YOUR TASK
Below is a listing. Quote from it, exactly, the lines from the one containing "disponíveis abaixo e" down to the one containing "Não foram encontradas outras campanhas.", both ends included, and nothing else.

PROVIDED RECORDS
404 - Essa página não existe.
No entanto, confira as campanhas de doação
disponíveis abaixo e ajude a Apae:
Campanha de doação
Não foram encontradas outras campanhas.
--
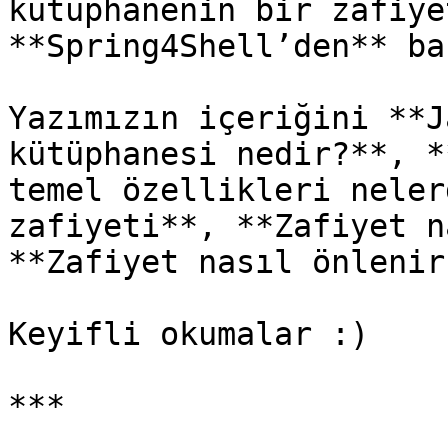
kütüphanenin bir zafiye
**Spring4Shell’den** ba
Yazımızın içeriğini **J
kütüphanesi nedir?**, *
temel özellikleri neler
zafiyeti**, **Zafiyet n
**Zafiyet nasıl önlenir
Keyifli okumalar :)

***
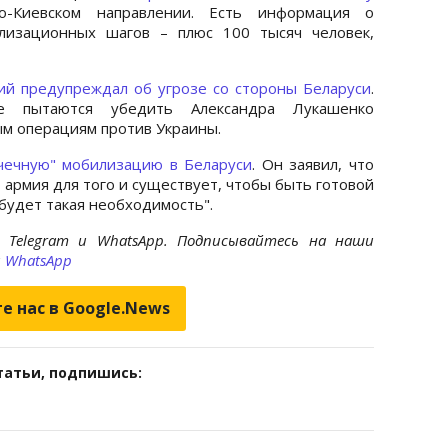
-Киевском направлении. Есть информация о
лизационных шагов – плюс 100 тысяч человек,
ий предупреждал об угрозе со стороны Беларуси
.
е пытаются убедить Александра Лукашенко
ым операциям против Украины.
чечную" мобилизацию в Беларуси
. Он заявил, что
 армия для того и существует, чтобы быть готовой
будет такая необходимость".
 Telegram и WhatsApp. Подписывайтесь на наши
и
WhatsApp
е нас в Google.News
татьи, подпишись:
...
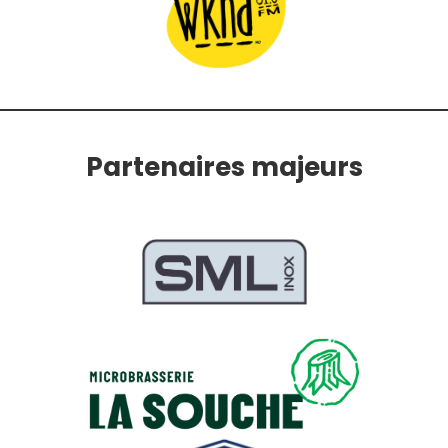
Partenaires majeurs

SOLUTION FOR THIS EXERCISE
disponíveis abaixo e ajude a Apae:
Campanha de doação
Não foram encontradas outras campanhas.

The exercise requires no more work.